If this is how you feel about marketing, you’re not alone. I’ve heard this sentiment about marketing throughout my career, both as a practicing lawyer and as a consultant for lawyers and law firms. But today I’m here to suggest that there is another way to think about marketing that might actually make it something you look forward to doing.

For a long time in the U.S. lawyers didn’t advertise their services at all – it was seen as unseemly. The attitude was that lawyers are professionals and that advertising was beneath them. When some of those restrictions were lifted and lawyers started advertising, some lawyers were appalled at the ads they were seeing and the ways that lawyers were advertising their services with over-the-top ads with screaming or tasteless comments or explosions, etc. Bar associations across the country attempted to create rules that would prevent attorney advertising from demeaning the profession. For many lawyers, that perception of the sleazy lawyer ad has stuck.

Understandably, lawyers who don’t want to be associated with those kinds of advertising methods are skeptical. But here’s the thing – advertising and marketing are two different things. Marketing doesn’t have to be begging for work or looking as if you are not competent because you’re looking for business. And not all advertising has to be over the top.

Let’s get back to basics.

Why did you go to law school or decide to choose the practice area you’re in?
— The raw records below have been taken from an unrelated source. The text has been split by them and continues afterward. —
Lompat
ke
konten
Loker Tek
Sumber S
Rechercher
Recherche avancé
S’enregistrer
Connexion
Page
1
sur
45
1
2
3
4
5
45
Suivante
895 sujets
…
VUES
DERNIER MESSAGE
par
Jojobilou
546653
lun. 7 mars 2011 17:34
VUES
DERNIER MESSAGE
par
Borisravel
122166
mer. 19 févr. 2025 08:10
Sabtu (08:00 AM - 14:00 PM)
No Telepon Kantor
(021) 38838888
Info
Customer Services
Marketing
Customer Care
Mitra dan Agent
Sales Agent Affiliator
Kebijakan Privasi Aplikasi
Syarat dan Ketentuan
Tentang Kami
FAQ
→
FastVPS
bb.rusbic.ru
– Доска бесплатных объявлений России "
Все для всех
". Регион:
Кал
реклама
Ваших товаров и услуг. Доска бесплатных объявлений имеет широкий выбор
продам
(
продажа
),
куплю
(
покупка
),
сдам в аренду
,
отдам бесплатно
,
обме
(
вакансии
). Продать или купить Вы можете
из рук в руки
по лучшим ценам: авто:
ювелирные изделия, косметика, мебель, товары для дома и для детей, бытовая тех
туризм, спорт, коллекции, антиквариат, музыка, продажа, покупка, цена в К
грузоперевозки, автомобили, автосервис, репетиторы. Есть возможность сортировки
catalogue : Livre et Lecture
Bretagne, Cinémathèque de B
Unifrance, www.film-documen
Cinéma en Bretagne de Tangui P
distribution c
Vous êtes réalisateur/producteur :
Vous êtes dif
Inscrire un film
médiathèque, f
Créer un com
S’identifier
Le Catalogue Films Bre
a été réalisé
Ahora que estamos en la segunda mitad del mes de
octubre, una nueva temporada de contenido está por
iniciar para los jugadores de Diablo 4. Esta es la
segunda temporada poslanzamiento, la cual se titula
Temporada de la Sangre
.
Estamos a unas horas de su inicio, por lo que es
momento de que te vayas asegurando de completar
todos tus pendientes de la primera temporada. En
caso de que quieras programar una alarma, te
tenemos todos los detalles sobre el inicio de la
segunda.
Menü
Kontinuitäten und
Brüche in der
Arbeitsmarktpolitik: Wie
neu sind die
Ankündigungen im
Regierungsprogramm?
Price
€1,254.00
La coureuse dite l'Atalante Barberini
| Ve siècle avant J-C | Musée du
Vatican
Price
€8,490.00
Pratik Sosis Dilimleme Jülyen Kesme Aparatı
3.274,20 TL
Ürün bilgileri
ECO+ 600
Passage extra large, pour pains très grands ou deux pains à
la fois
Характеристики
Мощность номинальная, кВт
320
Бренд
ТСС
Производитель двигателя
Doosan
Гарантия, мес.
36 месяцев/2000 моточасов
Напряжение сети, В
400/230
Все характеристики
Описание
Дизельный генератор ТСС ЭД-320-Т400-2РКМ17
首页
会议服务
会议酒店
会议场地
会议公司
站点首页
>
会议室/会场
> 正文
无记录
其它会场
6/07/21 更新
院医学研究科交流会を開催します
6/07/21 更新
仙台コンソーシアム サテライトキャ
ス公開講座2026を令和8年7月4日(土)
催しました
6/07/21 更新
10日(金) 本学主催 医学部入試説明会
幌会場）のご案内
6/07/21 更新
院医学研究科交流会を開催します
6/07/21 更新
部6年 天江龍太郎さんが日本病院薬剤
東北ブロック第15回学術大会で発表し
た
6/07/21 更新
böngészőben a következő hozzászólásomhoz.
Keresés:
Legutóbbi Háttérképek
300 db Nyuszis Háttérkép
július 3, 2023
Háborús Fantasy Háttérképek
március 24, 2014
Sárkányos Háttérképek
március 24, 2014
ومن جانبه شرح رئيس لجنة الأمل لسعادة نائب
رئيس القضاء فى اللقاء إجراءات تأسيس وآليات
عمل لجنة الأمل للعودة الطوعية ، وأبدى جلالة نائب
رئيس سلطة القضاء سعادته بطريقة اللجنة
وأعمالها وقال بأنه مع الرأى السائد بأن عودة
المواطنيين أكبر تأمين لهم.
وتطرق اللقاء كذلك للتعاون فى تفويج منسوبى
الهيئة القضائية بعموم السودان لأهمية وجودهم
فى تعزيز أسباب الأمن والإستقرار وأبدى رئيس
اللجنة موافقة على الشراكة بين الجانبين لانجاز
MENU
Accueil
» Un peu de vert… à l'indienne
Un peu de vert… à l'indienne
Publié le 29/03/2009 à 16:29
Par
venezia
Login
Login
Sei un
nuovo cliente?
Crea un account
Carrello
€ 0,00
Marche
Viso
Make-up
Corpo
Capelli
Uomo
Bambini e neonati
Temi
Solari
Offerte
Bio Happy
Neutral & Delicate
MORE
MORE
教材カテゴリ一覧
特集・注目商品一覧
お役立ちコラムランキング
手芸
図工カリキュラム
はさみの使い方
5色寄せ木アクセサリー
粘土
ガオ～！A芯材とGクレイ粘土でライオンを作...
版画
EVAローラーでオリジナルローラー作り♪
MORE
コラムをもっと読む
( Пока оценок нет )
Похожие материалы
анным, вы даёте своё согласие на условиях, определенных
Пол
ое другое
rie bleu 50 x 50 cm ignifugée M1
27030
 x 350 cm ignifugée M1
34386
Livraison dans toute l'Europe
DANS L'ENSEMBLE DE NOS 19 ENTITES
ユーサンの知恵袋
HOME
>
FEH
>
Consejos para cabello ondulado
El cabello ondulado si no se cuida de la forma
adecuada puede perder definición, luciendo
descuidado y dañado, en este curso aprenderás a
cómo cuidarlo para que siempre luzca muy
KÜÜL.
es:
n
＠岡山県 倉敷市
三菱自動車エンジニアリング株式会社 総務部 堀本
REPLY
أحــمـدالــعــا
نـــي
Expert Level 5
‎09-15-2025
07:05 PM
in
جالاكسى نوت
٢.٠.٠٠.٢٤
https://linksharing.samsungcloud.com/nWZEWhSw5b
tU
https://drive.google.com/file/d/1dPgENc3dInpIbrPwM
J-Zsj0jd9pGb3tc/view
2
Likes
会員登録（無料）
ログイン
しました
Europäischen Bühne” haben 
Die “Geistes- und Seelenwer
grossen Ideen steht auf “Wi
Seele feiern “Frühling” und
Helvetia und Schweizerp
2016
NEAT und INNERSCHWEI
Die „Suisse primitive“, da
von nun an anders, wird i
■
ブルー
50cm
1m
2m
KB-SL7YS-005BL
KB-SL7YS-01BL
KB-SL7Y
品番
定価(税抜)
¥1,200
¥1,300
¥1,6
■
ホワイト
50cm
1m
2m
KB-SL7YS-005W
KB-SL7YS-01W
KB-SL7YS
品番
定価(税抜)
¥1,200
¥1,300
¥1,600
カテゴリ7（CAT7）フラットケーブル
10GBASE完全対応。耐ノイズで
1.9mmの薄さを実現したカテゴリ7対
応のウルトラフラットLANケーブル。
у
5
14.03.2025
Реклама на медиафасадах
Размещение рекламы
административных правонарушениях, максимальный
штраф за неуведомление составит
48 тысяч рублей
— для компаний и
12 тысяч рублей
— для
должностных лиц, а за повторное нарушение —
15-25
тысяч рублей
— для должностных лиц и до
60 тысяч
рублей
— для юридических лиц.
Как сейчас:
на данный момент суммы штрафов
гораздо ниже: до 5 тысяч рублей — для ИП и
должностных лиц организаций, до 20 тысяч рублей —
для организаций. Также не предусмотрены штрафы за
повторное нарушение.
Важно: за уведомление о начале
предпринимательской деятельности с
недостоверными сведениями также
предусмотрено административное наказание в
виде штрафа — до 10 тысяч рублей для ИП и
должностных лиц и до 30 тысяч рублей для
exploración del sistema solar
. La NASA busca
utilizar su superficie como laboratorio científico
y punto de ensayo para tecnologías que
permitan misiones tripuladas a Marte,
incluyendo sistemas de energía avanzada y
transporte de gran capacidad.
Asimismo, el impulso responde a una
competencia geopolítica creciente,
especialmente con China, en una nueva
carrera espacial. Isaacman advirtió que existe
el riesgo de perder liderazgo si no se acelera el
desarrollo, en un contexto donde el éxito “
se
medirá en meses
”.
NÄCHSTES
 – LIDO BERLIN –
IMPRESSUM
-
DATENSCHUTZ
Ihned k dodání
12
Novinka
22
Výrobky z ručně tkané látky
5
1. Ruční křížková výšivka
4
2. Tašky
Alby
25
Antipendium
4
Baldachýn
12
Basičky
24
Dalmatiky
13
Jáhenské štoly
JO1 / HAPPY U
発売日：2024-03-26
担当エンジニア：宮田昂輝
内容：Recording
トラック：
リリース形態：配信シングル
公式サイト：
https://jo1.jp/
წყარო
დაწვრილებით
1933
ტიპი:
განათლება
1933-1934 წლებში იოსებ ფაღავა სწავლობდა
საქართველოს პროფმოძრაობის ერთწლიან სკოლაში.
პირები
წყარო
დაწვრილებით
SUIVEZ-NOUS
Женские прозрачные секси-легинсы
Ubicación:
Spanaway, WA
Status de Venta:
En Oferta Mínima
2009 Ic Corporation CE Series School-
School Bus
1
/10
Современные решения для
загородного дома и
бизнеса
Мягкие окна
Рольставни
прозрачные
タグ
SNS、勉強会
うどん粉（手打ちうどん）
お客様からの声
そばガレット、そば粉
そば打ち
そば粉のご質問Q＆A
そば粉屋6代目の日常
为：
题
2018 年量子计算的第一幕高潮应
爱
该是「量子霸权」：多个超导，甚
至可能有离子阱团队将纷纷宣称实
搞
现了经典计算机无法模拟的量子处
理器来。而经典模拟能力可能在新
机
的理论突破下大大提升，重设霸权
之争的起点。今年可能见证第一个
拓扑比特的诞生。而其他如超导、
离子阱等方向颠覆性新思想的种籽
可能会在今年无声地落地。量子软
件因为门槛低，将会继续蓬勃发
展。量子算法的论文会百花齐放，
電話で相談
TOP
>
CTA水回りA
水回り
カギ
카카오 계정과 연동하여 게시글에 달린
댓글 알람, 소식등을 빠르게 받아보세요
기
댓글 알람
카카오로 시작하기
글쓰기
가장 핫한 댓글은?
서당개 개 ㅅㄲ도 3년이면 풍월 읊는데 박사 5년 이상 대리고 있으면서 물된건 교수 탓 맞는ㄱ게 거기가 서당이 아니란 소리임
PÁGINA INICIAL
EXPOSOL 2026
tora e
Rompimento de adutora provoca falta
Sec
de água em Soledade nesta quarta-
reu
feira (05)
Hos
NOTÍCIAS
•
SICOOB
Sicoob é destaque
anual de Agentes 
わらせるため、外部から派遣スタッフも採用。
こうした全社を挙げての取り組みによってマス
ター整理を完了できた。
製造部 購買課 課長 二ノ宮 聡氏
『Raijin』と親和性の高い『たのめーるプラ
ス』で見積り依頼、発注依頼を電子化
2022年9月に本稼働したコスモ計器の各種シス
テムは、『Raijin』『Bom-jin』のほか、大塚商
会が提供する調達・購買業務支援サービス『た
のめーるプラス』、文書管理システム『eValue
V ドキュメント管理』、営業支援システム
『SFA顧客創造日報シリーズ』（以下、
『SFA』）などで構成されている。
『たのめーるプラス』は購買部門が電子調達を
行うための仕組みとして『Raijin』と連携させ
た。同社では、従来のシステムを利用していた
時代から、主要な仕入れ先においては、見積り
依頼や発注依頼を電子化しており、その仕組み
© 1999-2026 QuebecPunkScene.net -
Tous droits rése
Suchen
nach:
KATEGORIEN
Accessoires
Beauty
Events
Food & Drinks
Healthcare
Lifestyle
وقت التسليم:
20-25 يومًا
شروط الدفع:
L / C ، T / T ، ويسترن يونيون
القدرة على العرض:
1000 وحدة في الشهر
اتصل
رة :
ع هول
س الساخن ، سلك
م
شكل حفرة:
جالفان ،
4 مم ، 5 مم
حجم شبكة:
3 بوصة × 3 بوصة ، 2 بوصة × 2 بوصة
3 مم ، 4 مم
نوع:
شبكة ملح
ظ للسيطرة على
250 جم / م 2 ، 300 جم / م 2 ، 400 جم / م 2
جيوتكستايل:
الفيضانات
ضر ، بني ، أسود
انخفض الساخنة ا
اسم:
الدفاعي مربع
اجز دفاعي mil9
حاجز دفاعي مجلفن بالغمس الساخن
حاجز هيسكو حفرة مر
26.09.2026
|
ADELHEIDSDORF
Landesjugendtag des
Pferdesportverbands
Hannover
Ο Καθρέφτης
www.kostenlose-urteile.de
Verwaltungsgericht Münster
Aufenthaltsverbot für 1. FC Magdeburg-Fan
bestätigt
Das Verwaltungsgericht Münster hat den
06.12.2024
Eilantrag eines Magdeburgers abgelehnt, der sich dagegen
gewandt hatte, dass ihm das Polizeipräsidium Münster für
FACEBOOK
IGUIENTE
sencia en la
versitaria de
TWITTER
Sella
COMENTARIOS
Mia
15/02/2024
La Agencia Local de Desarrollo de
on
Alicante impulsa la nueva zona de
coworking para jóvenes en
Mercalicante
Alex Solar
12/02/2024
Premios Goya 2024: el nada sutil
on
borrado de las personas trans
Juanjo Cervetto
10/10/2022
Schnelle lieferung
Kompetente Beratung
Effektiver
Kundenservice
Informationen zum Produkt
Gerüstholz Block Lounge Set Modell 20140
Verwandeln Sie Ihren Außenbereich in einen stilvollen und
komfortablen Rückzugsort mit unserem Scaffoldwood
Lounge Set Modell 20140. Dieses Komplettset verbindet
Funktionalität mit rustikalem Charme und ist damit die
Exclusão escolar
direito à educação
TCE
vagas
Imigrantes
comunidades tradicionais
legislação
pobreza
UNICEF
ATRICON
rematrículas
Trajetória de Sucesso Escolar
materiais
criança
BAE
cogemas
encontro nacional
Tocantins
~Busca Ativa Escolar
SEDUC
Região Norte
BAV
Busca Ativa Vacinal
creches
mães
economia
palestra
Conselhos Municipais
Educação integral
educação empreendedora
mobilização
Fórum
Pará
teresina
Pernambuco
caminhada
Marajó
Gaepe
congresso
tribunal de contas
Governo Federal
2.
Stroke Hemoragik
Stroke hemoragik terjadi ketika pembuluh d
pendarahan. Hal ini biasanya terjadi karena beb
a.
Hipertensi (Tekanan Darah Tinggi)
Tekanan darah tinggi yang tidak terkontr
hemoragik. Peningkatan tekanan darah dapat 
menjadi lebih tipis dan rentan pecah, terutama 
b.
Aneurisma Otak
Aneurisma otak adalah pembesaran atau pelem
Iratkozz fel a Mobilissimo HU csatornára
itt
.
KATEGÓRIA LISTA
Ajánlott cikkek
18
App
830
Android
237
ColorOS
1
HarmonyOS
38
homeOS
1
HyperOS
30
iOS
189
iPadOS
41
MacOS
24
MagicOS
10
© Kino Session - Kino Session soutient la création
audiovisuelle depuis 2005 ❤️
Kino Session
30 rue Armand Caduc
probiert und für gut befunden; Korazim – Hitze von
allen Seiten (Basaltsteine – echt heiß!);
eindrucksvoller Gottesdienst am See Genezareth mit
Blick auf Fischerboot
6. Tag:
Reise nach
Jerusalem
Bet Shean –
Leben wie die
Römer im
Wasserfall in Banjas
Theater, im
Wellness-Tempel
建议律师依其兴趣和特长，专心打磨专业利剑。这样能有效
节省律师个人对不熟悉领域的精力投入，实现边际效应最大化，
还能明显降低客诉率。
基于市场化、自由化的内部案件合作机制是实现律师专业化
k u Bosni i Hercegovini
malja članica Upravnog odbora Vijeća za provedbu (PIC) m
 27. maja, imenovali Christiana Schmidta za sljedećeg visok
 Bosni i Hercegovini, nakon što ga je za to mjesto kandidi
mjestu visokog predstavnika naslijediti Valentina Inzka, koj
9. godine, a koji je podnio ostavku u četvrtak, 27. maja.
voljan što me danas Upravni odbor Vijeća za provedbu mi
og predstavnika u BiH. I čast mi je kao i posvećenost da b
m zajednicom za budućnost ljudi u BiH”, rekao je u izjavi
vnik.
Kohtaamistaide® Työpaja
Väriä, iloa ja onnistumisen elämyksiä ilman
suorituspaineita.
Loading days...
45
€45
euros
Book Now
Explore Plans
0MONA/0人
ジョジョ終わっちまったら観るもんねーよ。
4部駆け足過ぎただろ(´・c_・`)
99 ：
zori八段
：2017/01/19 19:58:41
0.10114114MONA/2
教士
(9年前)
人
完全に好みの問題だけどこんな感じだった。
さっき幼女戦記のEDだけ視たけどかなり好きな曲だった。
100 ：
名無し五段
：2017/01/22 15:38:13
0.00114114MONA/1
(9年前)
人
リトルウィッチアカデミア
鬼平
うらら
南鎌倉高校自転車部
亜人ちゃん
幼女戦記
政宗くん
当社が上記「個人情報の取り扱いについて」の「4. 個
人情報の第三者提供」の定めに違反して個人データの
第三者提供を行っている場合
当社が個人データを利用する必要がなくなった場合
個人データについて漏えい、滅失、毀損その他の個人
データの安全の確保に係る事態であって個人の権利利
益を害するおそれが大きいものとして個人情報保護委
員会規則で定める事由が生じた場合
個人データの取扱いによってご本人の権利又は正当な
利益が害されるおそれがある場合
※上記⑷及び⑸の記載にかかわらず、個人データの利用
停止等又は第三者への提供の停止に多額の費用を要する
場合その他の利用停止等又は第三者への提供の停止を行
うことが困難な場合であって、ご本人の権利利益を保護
The word HELP with one figure helping another to climb on the P

If you’re like most lawyers I talk to, you wanted to make a difference and to help people. You work hard for your clients and your goal is to get them the very best outcome you can achieve for them. You sincerely believe that you do good work for your clients and that the clients you work with are in a better position after having worked with you than they were before.

And if that’s the case, you’d like to help more people who are just like the clients you have already helped. Your goal in marketing your law practice is not to beg for business or for money, but to identify and attract the clients you can provide the most service to – the clients who already need your help, but who either don’t know who you are or who don’t know how you can help them. You have something those people already need. You’re not trying to convince people who you can’t help or who don’t need your expertise to give you money – you’re simply trying to find those who do.

If you can think about marketing in these terms, and approach your marketing as a way to find people that you can help, you may be less inclined to avoid it.